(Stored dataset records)
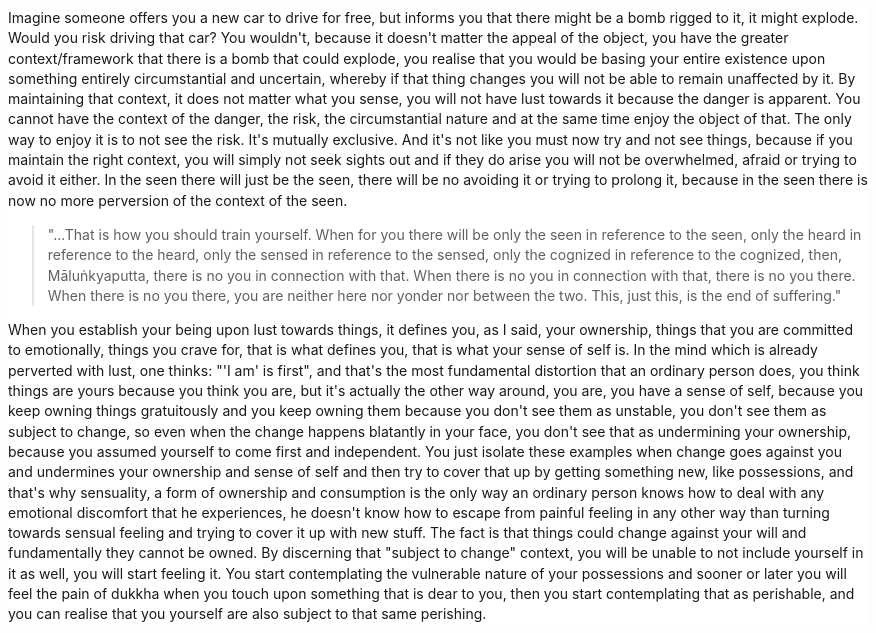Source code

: Imagine someone offers you a new car to drive for free, but informs you
that there might be a bomb rigged to it, it might explode. Would you
risk driving that car? You wouldn\'t, because it doesn\'t matter the
appeal of the object, you have the greater context/framework that there
is a bomb that could explode, you realise that you would be basing your
entire existence upon something entirely circumstantial and uncertain,
whereby if that thing changes you will not be able to remain unaffected
by it. By maintaining that context, it does not matter what you sense,
you will not have lust towards it because the danger is apparent. You
cannot have the context of the danger, the risk, the circumstantial
nature and at the same time enjoy the object of that. The only way to
enjoy it is to not see the risk. It\'s mutually exclusive. And it\'s not
like you must now try and not see things, because if you maintain the
right context, you will simply not seek sights out and if they do arise
you will not be overwhelmed, afraid or trying to avoid it either. In the
seen there will just be the seen, there will be no avoiding it or trying
to prolong it, because in the seen there is now no more perversion of
the context of the seen.

> "\...That is how you should train yourself. When for you there will be
> only the seen in reference to the seen, only the heard in reference to
> the heard, only the sensed in reference to the sensed, only the
> cognized in reference to the cognized, then, Māluṅkyaputta, there is
> no you in connection with that. When there is no you in connection
> with that, there is no you there. When there is no you there, you are
> neither here nor yonder nor between the two. This, just this, is the
> end of suffering."

When you establish your being upon lust towards things, it defines you,
as I said, your ownership, things that you are committed to emotionally,
things you crave for, that is what defines you, that is what your sense
of self is. In the mind which is already perverted with lust, one
thinks: "\'I am\' is first", and that\'s the most fundamental distortion
that an ordinary person does, you think things are yours because you
think you are, but it\'s actually the other way around, you are, you
have a sense of self, because you keep owning things gratuitously and
you keep owning them because you don\'t see them as unstable, you don\'t
see them as subject to change, so even when the change happens blatantly
in your face, you don\'t see that as undermining your ownership, because
you assumed yourself to come first and independent. You just isolate
these examples when change goes against you and undermines your
ownership and sense of self and then try to cover that up by getting
something new, like possessions, and that\'s why sensuality, a form of
ownership and consumption is the only way an ordinary person knows how
to deal with any emotional discomfort that he experiences, he doesn\'t
know how to escape from painful feeling in any other way than turning
towards sensual feeling and trying to cover it up with new stuff. The
fact is that things could change against your will and fundamentally
they cannot be owned. By discerning that "subject to change" context,
you will be unable to not include yourself in it as well, you will start
feeling it. You start contemplating the vulnerable nature of your
possessions and sooner or later you will feel the pain of dukkha when
you touch upon something that is dear to you, then you start
contemplating that as perishable, and you can realise that you yourself
are also subject to that same perishing.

*Exercise goal*.
Edit the records so that each instance of "ownership" reads "attachment", with every other part left intact. Omit the pictures from your output.

*Written response*.
Source code

: Imagine someone offers you a new car to drive for free, but informs you
that there might be a bomb rigged to it, it might explode. Would you
risk driving that car? You wouldn\'t, because it doesn\'t matter the
appeal of the object, you have the greater context/framework that there
is a bomb that could explode, you realise that you would be basing your
entire existence upon something entirely circumstantial and uncertain,
whereby if that thing changes you will not be able to remain unaffected
by it. By maintaining that context, it does not matter what you sense,
you will not have lust towards it because the danger is apparent. You
cannot have the context of the danger, the risk, the circumstantial
nature and at the same time enjoy the object of that. The only way to
enjoy it is to not see the risk. It\'s mutually exclusive. And it\'s not
like you must now try and not see things, because if you maintain the
right context, you will simply not seek sights out and if they do arise
you will not be overwhelmed, afraid or trying to avoid it either. In the
seen there will just be the seen, there will be no avoiding it or trying
to prolong it, because in the seen there is now no more perversion of
the context of the seen.

> "\...That is how you should train yourself. When for you there will be
> only the seen in reference to the seen, only the heard in reference to
> the heard, only the sensed in reference to the sensed, only the
> cognized in reference to the cognized, then, Māluṅkyaputta, there is
> no you in connection with that. When there is no you in connection
> with that, there is no you there. When there is no you there, you are
> neither here nor yonder nor between the two. This, just this, is the
> end of suffering."

When you establish your being upon lust towards things, it defines you,
as I said, your attachment, things that you are committed to emotionally,
things you crave for, that is what defines you, that is what your sense
of self is. In the mind which is already perverted with lust, one
thinks: "\'I am\' is first", and that\'s the most fundamental distortion
that an ordinary person does, you think things are yours because you
think you are, but it\'s actually the other way around, you are, you
have a sense of self, because you keep owning things gratuitously and
you keep owning them because you don\'t see them as unstable, you don\'t
see them as subject to change, so even when the change happens blatantly
in your face, you don\'t see that as undermining your attachment, because
you assumed yourself to come first and independent. You just isolate
these examples when change goes against you and undermines your
attachment and sense of self and then try to cover that up by getting
something new, like possessions, and that\'s why sensuality, a form of
attachment and consumption is the only way an ordinary person knows how
to deal with any emotional discomfort that he experiences, he doesn\'t
know how to escape from painful feeling in any other way than turning
towards sensual feeling and trying to cover it up with new stuff. The
fact is that things could change against your will and fundamentally
they cannot be owned. By discerning that "subject to change" context,
you will be unable to not include yourself in it as well, you will start
feeling it. You start contemplating the vulnerable nature of your
possessions and sooner or later you will feel the pain of dukkha when
you touch upon something that is dear to you, then you start
contemplating that as perishable, and you can realise that you yourself
are also subject to that same perishing.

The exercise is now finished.